Importance of accurate models and early identification

In evaluating models for AD research, attention should be paid to the function of the BBB to ensure translational accuracy. For instance, a comparison of double transgenic APP/PS1 with control B6/SJL mice did not find any difference in barrier permeability to albumin, insulin, or Aβ40¹⁴⁹. Another study using APP/PS2, human Tau, and APOE4 knock-in mice lines failed to detect significant alteration in BBB permeability to radiolabeled tracers and albumin¹⁵⁰. These findings may suggest that the models do not accurately recapitulate the impact of AD in humans^10,68,151. It is also possible that the failure to observe differences is due to methodological issues, as brain perfusion prior to tissue collection may remove non-immune antibodies from the brain and radiolabeled tracers may lack the sensitivity and resolution to detect BBB changes in the context of neurodegenerative disease¹⁵². Administration of intranasal insulin increased glucose metabolism in the hippocampus only in wild-type, but not APP/PS1 mice¹⁵³ indicating that APP/PS1 mice may have altered metabolism in a non-translationally relevant manner. Taken together, this may indicate a limitation of the transgenic models themselves. A potential explanation is that the various transgenic mouse lines do not capture the long-term immunological and metabolic alterations leading to a chronic inflammatory state and vascular changes seen in most AD patients. Due to these inconsistencies, it may be beneficial to concentrate on animal models of AD which include the metabolic and immunological risk antecedents, such as HFD-induced obesity and T2DM.
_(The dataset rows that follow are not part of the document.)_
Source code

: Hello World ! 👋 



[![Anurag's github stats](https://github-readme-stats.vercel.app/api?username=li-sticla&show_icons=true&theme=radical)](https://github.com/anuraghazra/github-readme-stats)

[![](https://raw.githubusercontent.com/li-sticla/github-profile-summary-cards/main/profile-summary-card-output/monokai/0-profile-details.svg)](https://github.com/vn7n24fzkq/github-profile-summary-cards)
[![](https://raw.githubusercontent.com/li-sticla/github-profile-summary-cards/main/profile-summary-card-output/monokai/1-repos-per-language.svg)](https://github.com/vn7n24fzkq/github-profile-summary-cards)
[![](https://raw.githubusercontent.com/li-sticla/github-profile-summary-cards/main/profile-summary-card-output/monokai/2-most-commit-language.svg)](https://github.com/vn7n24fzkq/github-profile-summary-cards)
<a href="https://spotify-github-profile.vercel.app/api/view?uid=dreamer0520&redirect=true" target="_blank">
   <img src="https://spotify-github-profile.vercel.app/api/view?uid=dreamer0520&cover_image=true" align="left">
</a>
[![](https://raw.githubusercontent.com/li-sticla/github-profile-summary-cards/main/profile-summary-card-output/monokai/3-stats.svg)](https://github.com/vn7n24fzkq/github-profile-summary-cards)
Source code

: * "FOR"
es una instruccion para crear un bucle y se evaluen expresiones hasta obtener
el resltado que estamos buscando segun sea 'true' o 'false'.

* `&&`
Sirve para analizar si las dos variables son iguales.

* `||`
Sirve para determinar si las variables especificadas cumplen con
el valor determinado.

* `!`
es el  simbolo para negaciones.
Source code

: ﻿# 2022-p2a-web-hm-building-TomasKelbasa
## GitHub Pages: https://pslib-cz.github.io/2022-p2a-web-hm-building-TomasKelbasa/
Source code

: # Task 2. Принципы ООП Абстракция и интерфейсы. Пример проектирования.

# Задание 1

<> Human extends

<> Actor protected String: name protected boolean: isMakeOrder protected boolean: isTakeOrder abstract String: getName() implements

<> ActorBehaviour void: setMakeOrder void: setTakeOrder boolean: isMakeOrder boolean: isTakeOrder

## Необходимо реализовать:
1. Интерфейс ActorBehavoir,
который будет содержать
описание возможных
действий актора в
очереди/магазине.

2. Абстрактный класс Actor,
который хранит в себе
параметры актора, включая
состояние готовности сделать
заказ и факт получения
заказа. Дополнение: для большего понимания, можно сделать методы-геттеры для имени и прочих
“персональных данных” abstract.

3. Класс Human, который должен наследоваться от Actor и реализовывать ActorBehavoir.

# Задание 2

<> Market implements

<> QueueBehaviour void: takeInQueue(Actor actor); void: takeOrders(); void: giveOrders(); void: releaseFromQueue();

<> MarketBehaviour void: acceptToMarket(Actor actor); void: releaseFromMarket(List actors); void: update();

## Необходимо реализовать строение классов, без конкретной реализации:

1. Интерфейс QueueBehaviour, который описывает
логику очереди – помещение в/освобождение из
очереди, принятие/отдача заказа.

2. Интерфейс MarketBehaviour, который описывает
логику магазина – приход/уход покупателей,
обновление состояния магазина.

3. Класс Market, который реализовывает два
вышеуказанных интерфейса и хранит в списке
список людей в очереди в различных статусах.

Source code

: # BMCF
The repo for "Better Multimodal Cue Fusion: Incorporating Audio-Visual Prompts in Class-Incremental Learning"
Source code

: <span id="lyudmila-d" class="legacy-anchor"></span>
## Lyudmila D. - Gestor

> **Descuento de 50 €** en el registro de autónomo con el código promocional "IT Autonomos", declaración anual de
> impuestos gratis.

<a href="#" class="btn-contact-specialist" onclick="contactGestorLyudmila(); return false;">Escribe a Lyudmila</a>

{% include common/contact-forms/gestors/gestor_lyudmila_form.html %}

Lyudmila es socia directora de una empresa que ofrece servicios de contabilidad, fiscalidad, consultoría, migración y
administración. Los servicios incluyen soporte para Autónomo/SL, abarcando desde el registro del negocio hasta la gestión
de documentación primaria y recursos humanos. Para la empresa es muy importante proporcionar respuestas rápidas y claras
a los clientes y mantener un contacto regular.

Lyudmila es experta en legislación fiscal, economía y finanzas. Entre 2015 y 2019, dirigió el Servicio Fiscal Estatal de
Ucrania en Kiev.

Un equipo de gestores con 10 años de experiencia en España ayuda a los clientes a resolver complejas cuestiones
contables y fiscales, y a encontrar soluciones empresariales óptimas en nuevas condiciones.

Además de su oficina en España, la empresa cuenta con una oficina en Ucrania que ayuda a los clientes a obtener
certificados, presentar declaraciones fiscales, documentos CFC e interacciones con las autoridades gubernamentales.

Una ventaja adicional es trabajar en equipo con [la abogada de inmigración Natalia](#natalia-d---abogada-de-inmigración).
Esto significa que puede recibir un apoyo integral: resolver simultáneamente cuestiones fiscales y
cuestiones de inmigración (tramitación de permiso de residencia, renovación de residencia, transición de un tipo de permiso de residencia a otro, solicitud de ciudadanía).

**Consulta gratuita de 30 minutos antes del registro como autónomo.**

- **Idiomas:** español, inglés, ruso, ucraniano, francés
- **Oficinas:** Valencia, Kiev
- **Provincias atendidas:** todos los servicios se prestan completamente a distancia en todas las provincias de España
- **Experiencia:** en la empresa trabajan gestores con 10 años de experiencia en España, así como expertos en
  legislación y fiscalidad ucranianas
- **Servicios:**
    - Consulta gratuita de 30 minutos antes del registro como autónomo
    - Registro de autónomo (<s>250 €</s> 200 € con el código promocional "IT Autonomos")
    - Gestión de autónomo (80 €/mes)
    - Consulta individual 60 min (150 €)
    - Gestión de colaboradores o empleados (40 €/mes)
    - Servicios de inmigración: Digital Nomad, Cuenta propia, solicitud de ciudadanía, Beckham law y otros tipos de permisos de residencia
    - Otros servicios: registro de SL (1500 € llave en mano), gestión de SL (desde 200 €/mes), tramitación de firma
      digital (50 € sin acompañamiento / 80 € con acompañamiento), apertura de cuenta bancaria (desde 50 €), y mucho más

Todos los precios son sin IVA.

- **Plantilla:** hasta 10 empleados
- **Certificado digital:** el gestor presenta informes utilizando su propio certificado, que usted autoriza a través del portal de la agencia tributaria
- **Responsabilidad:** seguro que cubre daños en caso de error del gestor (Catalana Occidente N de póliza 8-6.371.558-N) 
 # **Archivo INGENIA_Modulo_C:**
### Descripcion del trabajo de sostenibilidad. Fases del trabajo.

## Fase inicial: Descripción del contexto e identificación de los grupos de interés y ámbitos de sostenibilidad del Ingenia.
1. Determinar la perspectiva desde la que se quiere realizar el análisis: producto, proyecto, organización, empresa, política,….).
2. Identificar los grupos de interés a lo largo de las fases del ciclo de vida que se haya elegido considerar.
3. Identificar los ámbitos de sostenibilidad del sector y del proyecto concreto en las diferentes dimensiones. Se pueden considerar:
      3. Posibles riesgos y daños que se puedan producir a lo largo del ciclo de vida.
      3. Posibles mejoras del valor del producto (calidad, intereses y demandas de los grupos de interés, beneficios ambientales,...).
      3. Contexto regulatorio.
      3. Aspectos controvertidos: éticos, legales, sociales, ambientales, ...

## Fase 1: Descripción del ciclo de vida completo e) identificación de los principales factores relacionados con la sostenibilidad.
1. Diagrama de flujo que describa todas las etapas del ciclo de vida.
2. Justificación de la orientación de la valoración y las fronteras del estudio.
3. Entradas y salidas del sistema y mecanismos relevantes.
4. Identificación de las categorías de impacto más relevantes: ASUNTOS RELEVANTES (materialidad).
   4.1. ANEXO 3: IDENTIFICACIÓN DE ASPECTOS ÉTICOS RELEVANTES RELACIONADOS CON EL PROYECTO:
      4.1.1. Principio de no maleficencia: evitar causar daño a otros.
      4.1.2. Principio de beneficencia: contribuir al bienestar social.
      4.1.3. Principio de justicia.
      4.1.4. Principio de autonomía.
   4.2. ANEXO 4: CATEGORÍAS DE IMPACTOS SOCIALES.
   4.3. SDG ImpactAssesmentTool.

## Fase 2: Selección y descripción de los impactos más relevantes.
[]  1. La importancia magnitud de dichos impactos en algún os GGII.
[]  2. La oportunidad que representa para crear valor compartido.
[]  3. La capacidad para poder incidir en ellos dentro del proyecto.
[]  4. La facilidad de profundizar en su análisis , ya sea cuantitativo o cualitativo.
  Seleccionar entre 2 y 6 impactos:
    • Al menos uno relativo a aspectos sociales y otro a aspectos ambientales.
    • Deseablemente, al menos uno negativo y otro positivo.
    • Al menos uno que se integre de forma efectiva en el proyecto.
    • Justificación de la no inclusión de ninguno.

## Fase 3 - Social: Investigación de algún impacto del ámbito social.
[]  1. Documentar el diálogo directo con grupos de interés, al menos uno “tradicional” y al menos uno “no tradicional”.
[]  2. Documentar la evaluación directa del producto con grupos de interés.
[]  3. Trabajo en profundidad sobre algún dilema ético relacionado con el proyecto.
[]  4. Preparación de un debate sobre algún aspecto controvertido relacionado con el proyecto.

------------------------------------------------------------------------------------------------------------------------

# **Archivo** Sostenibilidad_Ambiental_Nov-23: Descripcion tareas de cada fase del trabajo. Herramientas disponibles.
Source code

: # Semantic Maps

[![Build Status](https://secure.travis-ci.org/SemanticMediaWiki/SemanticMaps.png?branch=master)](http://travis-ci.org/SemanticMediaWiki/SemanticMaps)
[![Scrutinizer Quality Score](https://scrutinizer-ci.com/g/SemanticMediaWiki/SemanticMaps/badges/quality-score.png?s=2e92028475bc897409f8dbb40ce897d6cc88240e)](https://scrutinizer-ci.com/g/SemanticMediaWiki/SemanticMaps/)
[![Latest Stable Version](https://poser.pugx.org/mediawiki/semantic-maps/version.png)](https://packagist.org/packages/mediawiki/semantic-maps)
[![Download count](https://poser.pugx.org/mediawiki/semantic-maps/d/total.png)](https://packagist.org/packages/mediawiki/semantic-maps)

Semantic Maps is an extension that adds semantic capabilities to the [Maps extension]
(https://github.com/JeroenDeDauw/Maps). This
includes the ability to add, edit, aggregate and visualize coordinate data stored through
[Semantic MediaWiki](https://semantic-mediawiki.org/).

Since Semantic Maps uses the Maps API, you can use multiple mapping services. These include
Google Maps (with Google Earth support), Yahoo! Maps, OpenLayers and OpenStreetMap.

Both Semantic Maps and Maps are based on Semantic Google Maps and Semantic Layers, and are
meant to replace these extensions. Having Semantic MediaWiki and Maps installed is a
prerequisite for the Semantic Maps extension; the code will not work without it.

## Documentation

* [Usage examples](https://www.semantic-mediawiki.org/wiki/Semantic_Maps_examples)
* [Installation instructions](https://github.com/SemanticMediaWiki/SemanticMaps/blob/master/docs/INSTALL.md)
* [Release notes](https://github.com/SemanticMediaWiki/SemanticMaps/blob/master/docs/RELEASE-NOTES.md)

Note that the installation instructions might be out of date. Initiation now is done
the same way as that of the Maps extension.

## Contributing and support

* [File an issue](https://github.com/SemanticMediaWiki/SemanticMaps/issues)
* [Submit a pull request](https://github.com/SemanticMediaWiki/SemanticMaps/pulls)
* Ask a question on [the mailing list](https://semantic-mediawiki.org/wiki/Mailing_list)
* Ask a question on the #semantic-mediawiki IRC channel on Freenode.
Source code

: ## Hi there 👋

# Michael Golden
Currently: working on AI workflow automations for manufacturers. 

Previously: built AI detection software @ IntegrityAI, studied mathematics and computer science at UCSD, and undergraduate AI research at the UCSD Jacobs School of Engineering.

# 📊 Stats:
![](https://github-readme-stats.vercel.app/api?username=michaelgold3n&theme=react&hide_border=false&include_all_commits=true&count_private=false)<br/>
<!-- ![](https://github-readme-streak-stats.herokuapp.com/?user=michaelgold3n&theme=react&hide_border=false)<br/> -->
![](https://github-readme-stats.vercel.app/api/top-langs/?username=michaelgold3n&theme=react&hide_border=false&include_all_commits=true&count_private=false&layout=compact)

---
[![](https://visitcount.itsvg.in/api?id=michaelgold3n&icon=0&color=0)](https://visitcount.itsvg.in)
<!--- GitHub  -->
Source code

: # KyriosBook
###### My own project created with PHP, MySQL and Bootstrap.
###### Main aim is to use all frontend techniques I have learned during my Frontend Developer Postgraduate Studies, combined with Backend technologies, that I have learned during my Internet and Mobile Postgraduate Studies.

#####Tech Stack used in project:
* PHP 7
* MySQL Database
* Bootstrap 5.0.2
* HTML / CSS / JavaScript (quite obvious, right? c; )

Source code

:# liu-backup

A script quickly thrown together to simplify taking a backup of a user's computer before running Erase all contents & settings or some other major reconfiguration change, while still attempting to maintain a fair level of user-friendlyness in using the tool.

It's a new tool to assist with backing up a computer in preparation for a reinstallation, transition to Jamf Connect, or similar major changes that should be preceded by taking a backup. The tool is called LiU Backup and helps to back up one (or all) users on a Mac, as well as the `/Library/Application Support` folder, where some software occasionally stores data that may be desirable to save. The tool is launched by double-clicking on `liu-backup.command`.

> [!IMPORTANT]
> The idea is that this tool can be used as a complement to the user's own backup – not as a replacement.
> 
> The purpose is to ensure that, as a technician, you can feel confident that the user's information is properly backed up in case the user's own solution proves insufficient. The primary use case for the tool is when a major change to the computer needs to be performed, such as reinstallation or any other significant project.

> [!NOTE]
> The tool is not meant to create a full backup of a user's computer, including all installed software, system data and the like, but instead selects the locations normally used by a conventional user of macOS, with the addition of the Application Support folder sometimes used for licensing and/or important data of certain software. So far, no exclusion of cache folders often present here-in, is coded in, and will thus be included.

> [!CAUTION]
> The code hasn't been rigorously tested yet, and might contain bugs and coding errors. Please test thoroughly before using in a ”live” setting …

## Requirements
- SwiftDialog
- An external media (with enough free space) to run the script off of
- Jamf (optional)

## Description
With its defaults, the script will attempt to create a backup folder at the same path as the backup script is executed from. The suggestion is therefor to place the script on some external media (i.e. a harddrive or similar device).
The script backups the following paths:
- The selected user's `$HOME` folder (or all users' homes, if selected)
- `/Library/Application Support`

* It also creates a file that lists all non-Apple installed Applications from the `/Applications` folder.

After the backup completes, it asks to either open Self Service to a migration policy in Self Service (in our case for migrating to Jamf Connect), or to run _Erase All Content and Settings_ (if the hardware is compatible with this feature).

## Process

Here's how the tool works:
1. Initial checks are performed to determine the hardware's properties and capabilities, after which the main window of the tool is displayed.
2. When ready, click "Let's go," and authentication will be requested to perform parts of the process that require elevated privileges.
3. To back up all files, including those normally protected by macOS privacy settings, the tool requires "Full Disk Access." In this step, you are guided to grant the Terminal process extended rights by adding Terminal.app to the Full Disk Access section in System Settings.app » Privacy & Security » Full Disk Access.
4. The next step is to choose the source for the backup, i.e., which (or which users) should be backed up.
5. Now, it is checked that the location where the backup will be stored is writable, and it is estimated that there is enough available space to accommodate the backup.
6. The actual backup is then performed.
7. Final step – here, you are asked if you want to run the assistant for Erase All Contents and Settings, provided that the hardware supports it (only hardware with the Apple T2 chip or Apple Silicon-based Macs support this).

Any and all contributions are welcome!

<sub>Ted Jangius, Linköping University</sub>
Patients with MDs exhibit peripheral and CNS IR, chronic systemic inflammation in the CNS, BBB, and periphery, and marked impairment of the cerebrovasculature. Cerebrovascular impairment causes hypoxia and hypoperfusion leading to pericyte loss, damage to tight-junctions, and a further exacerbated inflammatory response. These factors combine to increase AD risk by increasing permeability of the BBB to cytotoxic peripheral blood products, impairing transport of insulin into and Aβ out of the brain, and damaging regions such as the hippocampus and prefrontal cortex. In order to identify patients with MDs who are at risk for developing AD early enough for the progression to be slowed by non-pharmacological lifestyle interventions, health screenings should include rigorous assessment for cognitive impairments¹⁵⁴. Given the cascade nature of the inflammatory response, BBB breakdown, and amyloid accumulation in AD, early identification of at-risk individuals before the onset of severe symptoms is an important step in slowing disease progression. Awareness of the interrelation between metabolic, immune, and vascular functioning may also open new treatment modalities in the future.

Data Availability Statement:

Data sharing is not applicable to this article as no new data were created or analyzed in the current study.